[Figure comprehension tasks]
-- Opening Marker --
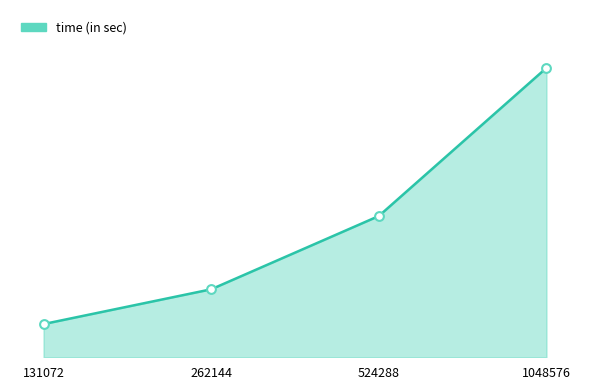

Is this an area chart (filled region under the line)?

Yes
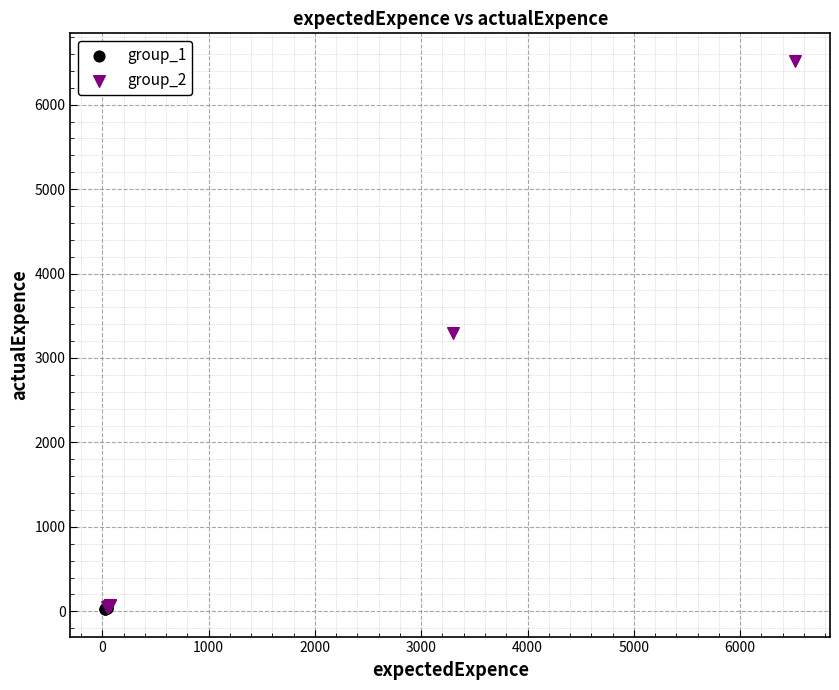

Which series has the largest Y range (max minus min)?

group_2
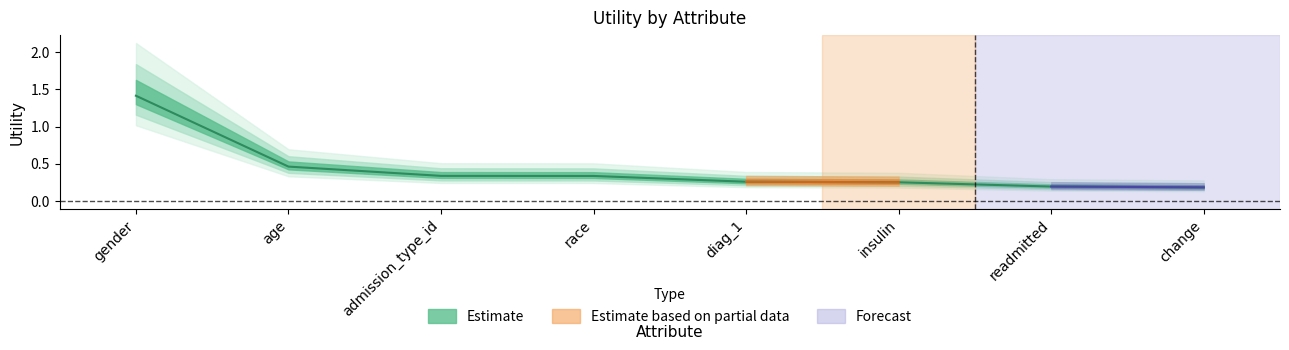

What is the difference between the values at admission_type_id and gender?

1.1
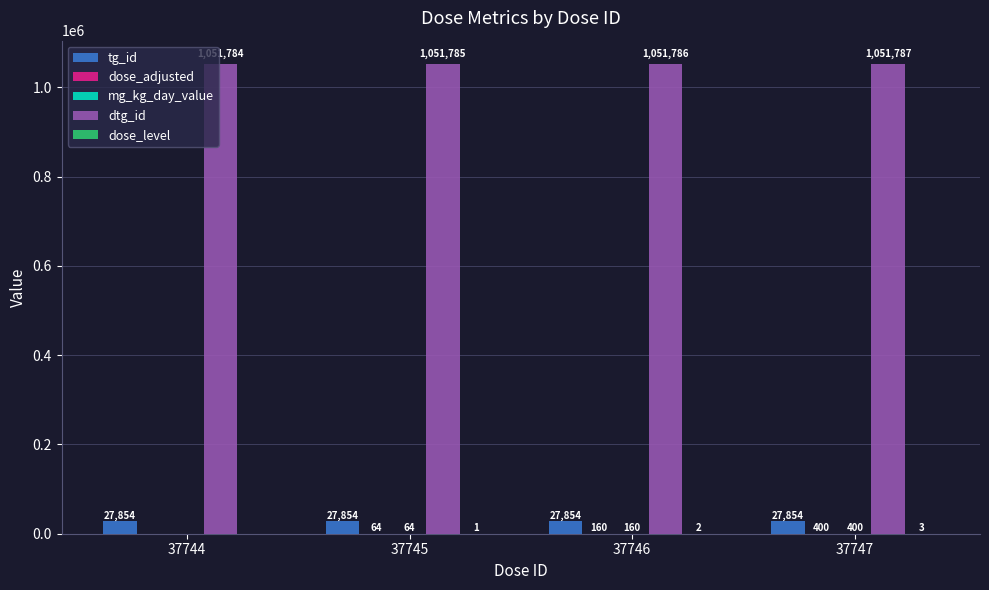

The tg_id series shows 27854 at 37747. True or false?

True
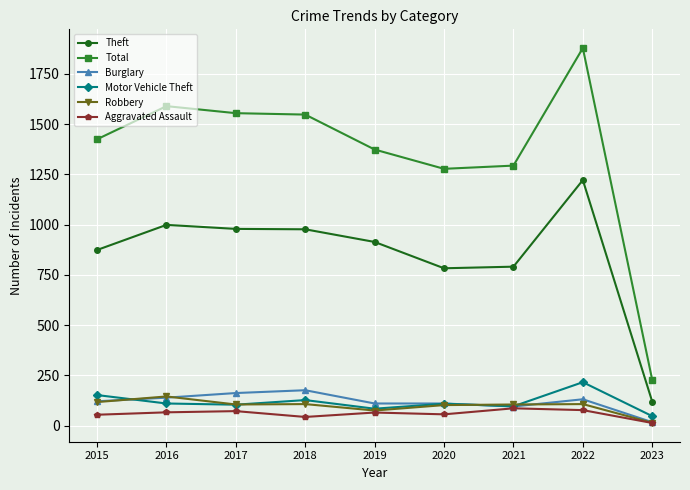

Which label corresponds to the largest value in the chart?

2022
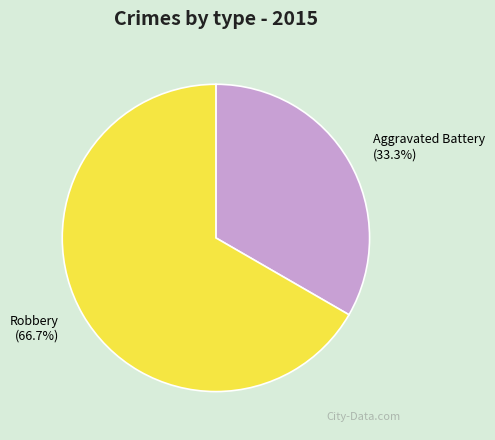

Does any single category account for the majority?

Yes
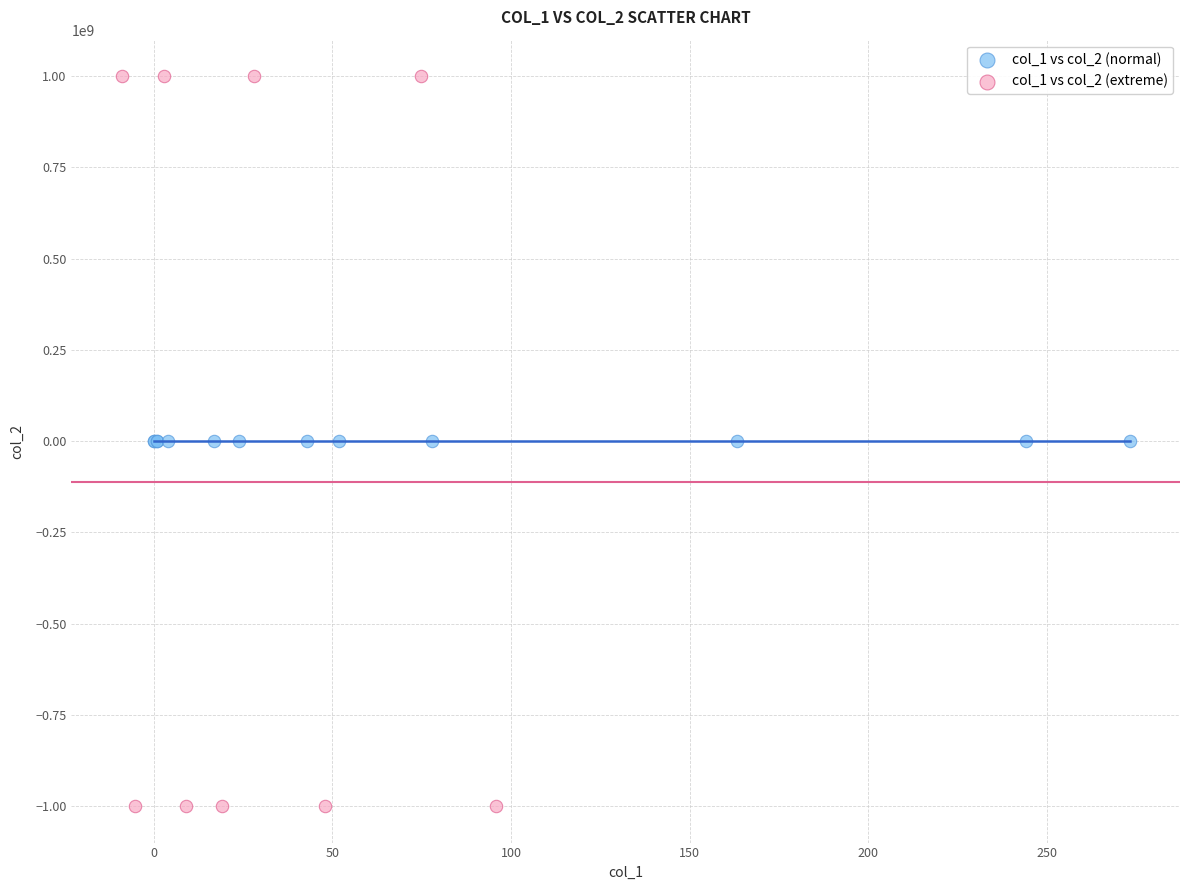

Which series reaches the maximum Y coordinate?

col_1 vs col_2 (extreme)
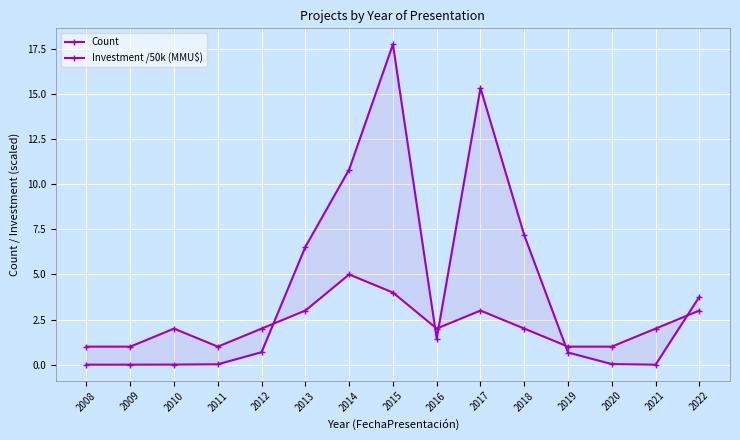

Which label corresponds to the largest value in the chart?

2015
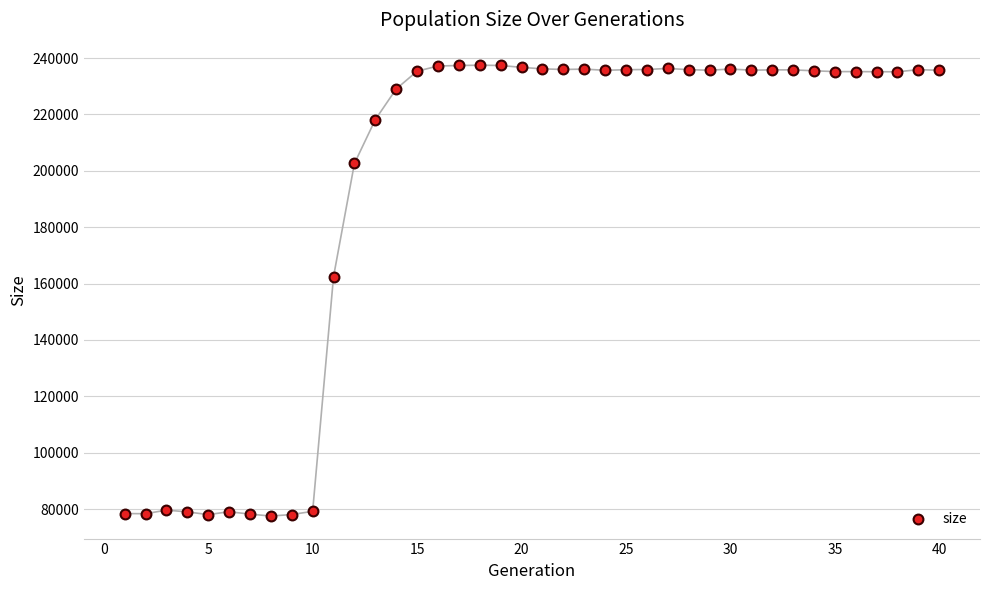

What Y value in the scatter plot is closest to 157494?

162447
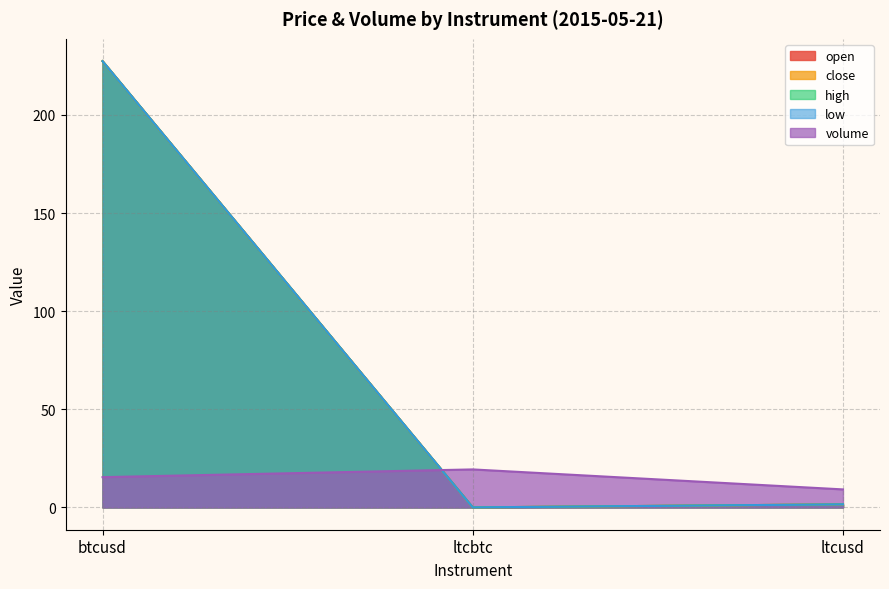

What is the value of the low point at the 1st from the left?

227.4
-- Closing Marker --
**HOW TO COMPLETE THIS TASK**
Copy every line of the records above word for word, omitting the pictures.

**OUTPUT**
Is this an area chart (filled region under the line)?

Yes

Which series has the largest Y range (max minus min)?

group_2

What is the difference between the values at admission_type_id and gender?

1.1

The tg_id series shows 27854 at 37747. True or false?

True

Which label corresponds to the largest value in the chart?

2022

Does any single category account for the majority?

Yes

Which series reaches the maximum Y coordinate?

col_1 vs col_2 (extreme)

Which label corresponds to the largest value in the chart?

2015

What Y value in the scatter plot is closest to 157494?

162447

What is the value of the low point at the 1st from the left?

227.4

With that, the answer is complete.